Acknowledge that your self-talk is trying to protect you, based on past experiences. If you identify that this self-talk is not warranted, irrational, or coming from people you don’t want to listen to anymore, simply turn to your self-talk and say ‘Thanks for looking out for me. I’ve got it from here.’
This reduces internal conflict and anxiety; it gives your negative self-talk permission to protect you again in the future and empowers you with the strength to be able to decide, create a new brain pattern, and head in a different direction.
- Give yourself permission to act in a way that is NOT in line with your negative self-talk
Anxiety, irrational behaviour, avoidance, procrastination, avoiding taking risks, hesitation, stress and all the other things we experience as a result of negative self-talk, all reduce vastly when you give yourself permission to act differently to the way you have in the past.
The conflict comes from your ego not wanting to be different to what it has always been. To live a different story to the one you have always told yourself. But it is perfectly ok to change and move forward. Give yourself permission; it makes the world of difference.
- What lesson can you learn from your negative self-talk
Your negative self-talk is talking based on your past experiences.
What can you learn from the past?
What can you do differently if faced with the same experience?

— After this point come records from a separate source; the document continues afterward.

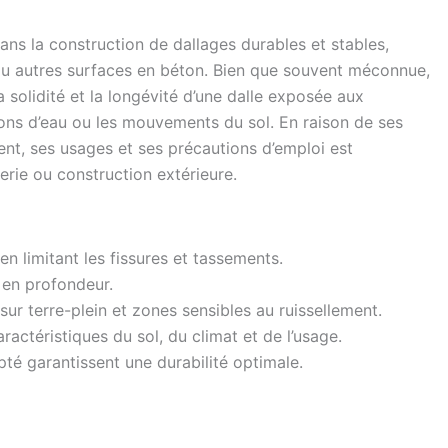
ns la construction de dallages durables et stables,
ou autres surfaces en béton. Bien que souvent méconnue,
a solidité et la longévité d’une dalle exposée aux
rations d’eau ou les mouvements du sol. En raison de ses
nt, ses usages et ses précautions d’emploi est
rie ou construction extérieure.
en limitant les fissures et tassements.
 en profondeur.
sur terre-plein et zones sensibles au ruissellement.
ctéristiques du sol, du climat et de l’usage.
té garantissent une durabilité optimale.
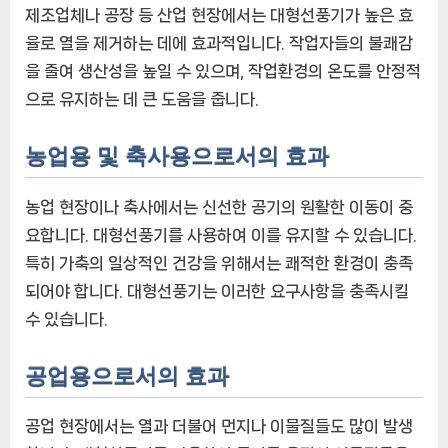
제조업체나 공장 등 산업 현장에서는 대형선풍기가 높은 효
율로 열을 제거하는 데에 효과적입니다. 작업자들의 불쾌감
을 줄여 생산성을 높일 수 있으며, 작업환경의 온도를 안정적
으로 유지하는 데 큰 도움을 줍니다.
농업용 및 축사용으로서의 효과
농업 현장이나 축사에서는 신선한 공기의 원활한 이동이 중
요합니다. 대형선풍기를 사용하여 이를 유지할 수 있습니다.
특히 가축의 일상적인 건강을 위해서는 쾌적한 환경이 충족
되어야 합니다. 대형선풍기는 이러한 요구사항을 충족시킬
수 있습니다.
공업용으로서의 효과
공업 현장에서는 열과 더불어 먼지나 이물질들도 많이 발생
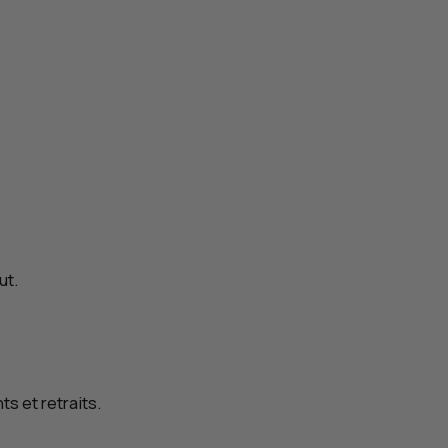
ut.
s et retraits.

How can you turn that negative situation into a more positive one?
Think of strategies that you can do differently moving forward. Think of what roadblocks you might face and what strategies you can create to overcome them.
- You can only control and are responsible for yourself, not other people
The only thing you have complete control over is yourself.
Your thoughts.
Your words.
Your actions.
Your reactions.
Your behaviour.
How another person is going to behave, react, think, speak etc. is out of your control. It is not your responsibility.
Be kind, respectful and always look out for your own well-being first, and those of your dependents such as children, elderly or disable you may care for. The other fully functioning adults can look after themselves.
Scenario:
Negative self-talk: ‘You’ll never lose weight! You have tried so many diets and never change. You always crumble and have no will power. So don’t bother trying another diet.’
You: ‘Thank you for your concern negative self-talk. Thank you for trying to protect me from more disappointment. But I’ve got this. I need to try one more thing because this might be the one that works for me. If I don’t try, then I really won’t lose weight. If I try, there’s always the chance I will.’
Let’s face it, we all have conversations in our heads. Let’s take control of them and make them more productive by helping us shift our mindset into having more control of our actions and future.